BACKGROUND: Physicians who attend international conferences cover their content on social media. Such posts generate an active response and discussion in the comments involving other physicians. Attending all conferences when they are held simultaneously is impossible; therefore, brief communications that capture the essence of a missed presentation are in demand, generate an immediate response, and quickly raise awareness of new clinical research and scientific data. This phenomenon was not studied in Russia. However, the posts were analyzed and the activity and interest among Russian physicians were evident.
 AIM: To investigate how frequently Russian physicians use available social networks to share information from scientific conferences with their colleagues.
 METHODS: The search for posts for the last 412 months in Russian social networks such as VKontakte (vk.com), VrachiRF (vrachirf.ru), and Doctor na rabote (doktornarabote.ru) by report, conference, congress, symposium, and medical conference keywords was conducted. The selected recordings were classified into 6 categories (conference announcements; reports of past conferences without disclosing the content; professional journalistic reports, disclosing the content; reports from physicians, disclosing the content; videos of reports with disclosure; videos of reports without disclosure) and counted (1373 posts in total). However, the category Reports from physicians revealing the content of some selected parts of the report and facts and ideas presented in the report was given special attention due to useful information from the conferences and a reason to discuss in the comments. In addition, relevant studies by authors from other countries were analyzed and compared with our results.

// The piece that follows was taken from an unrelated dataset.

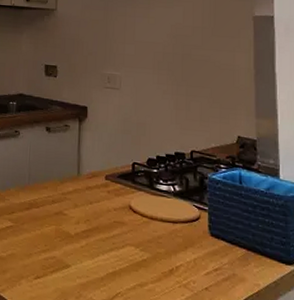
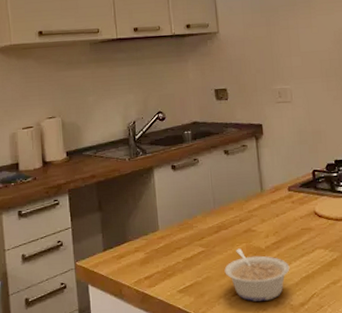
legume: none [30,230,97,291] -> present [224,248,290,302]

 RESULTS: A total of 1,373 posts (searched by keywords), of which 65 were in the category Reports from physicians revealing the content of some selected parts of the report and facts and ideas presented in the report was reviewed. The number of such posts is limited; however, this information is of interest to physicians (high number of views and dozens of comments). By comparison, the number of such messages in other countries may reach into the hundreds at a single conference alone. Based on foreign experience, the discussion of the reports on social networks helps both to spread new knowledge and facilitate joint learning and interaction among physicians, which contributes to the generation of useful material that passed peer review. Possible reasons for the low number of such posts on Russian social networks are as follows: mostly messages and discussions take place on professional social networks (VrachiRF and Doctor na rabote), foreign organizers actively encourage participants to use social networks with conference hashtags, and the multimillion-speaking English-speaking audience encourages authors to write more posts with their feedback.
 CONCLUSIONS: Physicians quite rarely share facts presented at Russian scientific medical conferences on Russian social networks. However, users of social networks show considerable interest and actively discuss such posts. The study of this phenomenon will enable the assessment and effective use of its educational potential.